[GIVEN INFORMATION Boundary: Start]
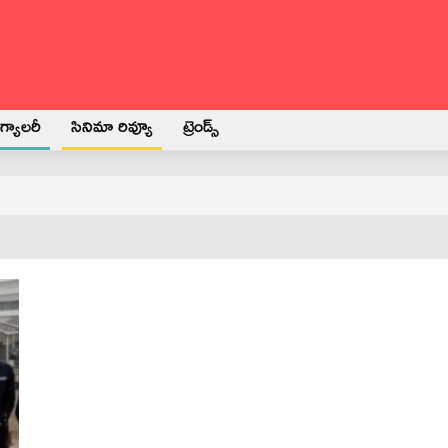
్యాలరీ
సినిమా రివ్యూ
ట్రెండ్స్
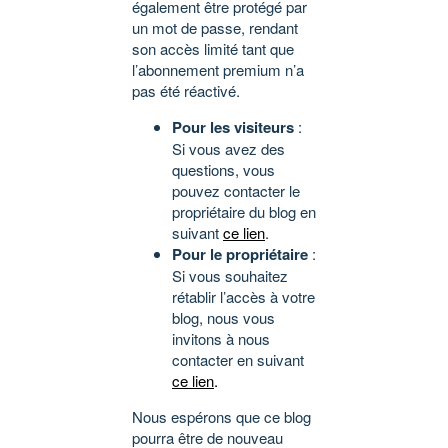
également être protégé par
un mot de passe, rendant
son accès limité tant que
l’abonnement premium n’a
pas été réactivé.
Pour les visiteurs
:
Si vous avez des
questions, vous
pouvez contacter le
propriétaire du blog en
suivant
ce lien
.
Pour le propriétaire
:
Si vous souhaitez
rétablir l’accès à votre
blog, nous vous
invitons à nous
contacter en suivant
ce lien
.
Nous espérons que ce blog
pourra être de nouveau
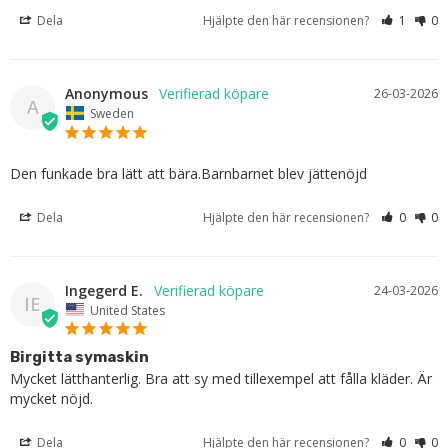
Dela
Hjälpte den här recensionen?
1
0
Anonymous
26-03-2026
A
Sweden
Den funkade bra lätt att bära.Barnbarnet blev jättenöjd
Dela
Hjälpte den här recensionen?
0
0
Ingegerd E.
24-03-2026
IE
United States
Birgitta symaskin
Mycket lätthanterlig. Bra att sy med tillexempel att fålla kläder. Är 
mycket nöjd.
Dela
Hjälpte den här recensionen?
0
0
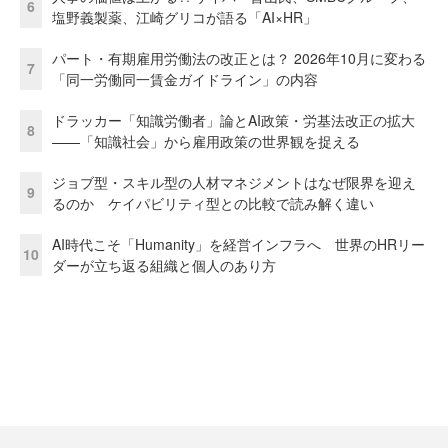
6
塩野義製薬、江崎グリコが語る「AI×HR」
パート・有期雇用労働法の改正とは？ 2026年10月に変わる
7
「同一労働同一賃金ガイドライン」の内容
ドラッカー「知識労働者」論とAI政策・労基法改正の拡大
8
——「知識社会」から雇用政策の世界観を捉える
ジョブ型・スキル型の人材マネジメントはなぜ限界を迎え
9
るのか ケイパビリティ型との比較で読み解く違い
AI時代こそ「Humanity」を経営インフラへ 世界のHRリー
10
ダーが立ち返る組織と個人のあり方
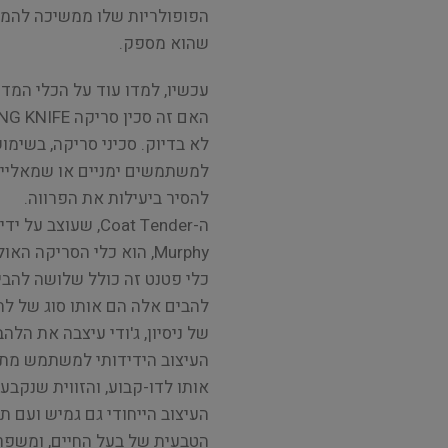
הפופולריות שלו ממשיכה להמ
שהוא מספק.
עכשיו, למדו עוד על הכלי המד
האם זה סכין סריקה CARDING KNIFE ?
לא בדיוק. סכיני סריקה, בשימו
למשתמשים ימניים או שמאליים 
להסיר ביעילות את הפרווה.
Murphy, הוא כלי הסריקה האולטימטיבי.
כלי פטנט זה כולל שלושה להבי 
להבים אלה הם אותו סוג של לה
של ניסיון, ג'ודי עיצבה את הל
העיצוב הידידותי למשתמש מתא
אותו לדו-קבוע, והזווית שנקבע
העיצוב הייחודי גם גמיש ועם 
הטבעית של בעל החיים, ומשפר 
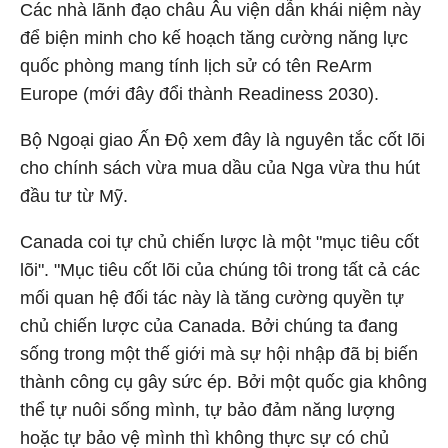
Các nhà lãnh đạo châu Âu viện dẫn khái niệm này
để biện minh cho kế hoạch tăng cường năng lực
quốc phòng mang tính lịch sử có tên ReArm
Europe (mới đây đổi thành Readiness 2030).
Bộ Ngoại giao Ấn Độ xem đây là nguyên tắc cốt lõi
cho chính sách vừa mua dầu của Nga vừa thu hút
đầu tư từ Mỹ.
Canada coi tự chủ chiến lược là một "mục tiêu cốt
lõi". "Mục tiêu cốt lõi của chúng tôi trong tất cả các
mối quan hệ đối tác này là tăng cường quyền tự
chủ chiến lược của Canada. Bởi chúng ta đang
sống trong một thế giới mà sự hội nhập đã bị biến
thành công cụ gây sức ép. Bởi một quốc gia không
thể tự nuôi sống mình, tự bảo đảm năng lượng
hoặc tự bảo vệ mình thì không thực sự có chủ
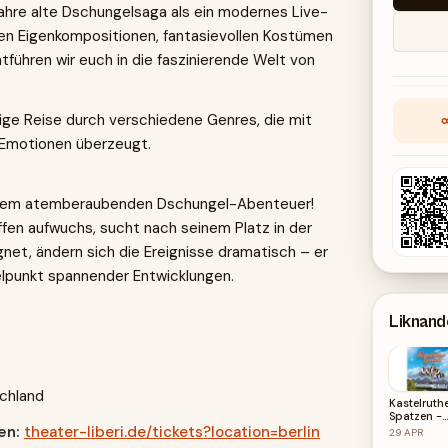
 Jahre alte Dschungelsaga als ein modernes Live-
ären Eigenkompositionen, fantasievollen Kostümen
führen wir euch in die faszinierende Welt von
tige Reise durch verschiedene Genres, die mit
 Emotionen überzeugt.
einem atemberaubenden Dschungel-Abenteuer!
Affen aufwuchs, sucht nach seinem Platz in der
et, ändern sich die Ereignisse dramatisch – er
elpunkt spannender Entwicklungen.
Liknan
schland
Kastelruth
Spatzen -
Dolomiten
en:
theater-liberi.de/tickets?location=berlin
29
APR
- live on to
[GIVEN INFORMATION Boundary: End]
◆ EXERCISE REQUIREMENTS ◆
Which of the lines above contain the string "cường"? Pick out each one and copy it in full, treating uppercase and lowercase as different.

◆ ANSWER FOR THIS EXERCISE ◆
để biện minh cho kế hoạch tăng cường năng lực
mối quan hệ đối tác này là tăng cường quyền tự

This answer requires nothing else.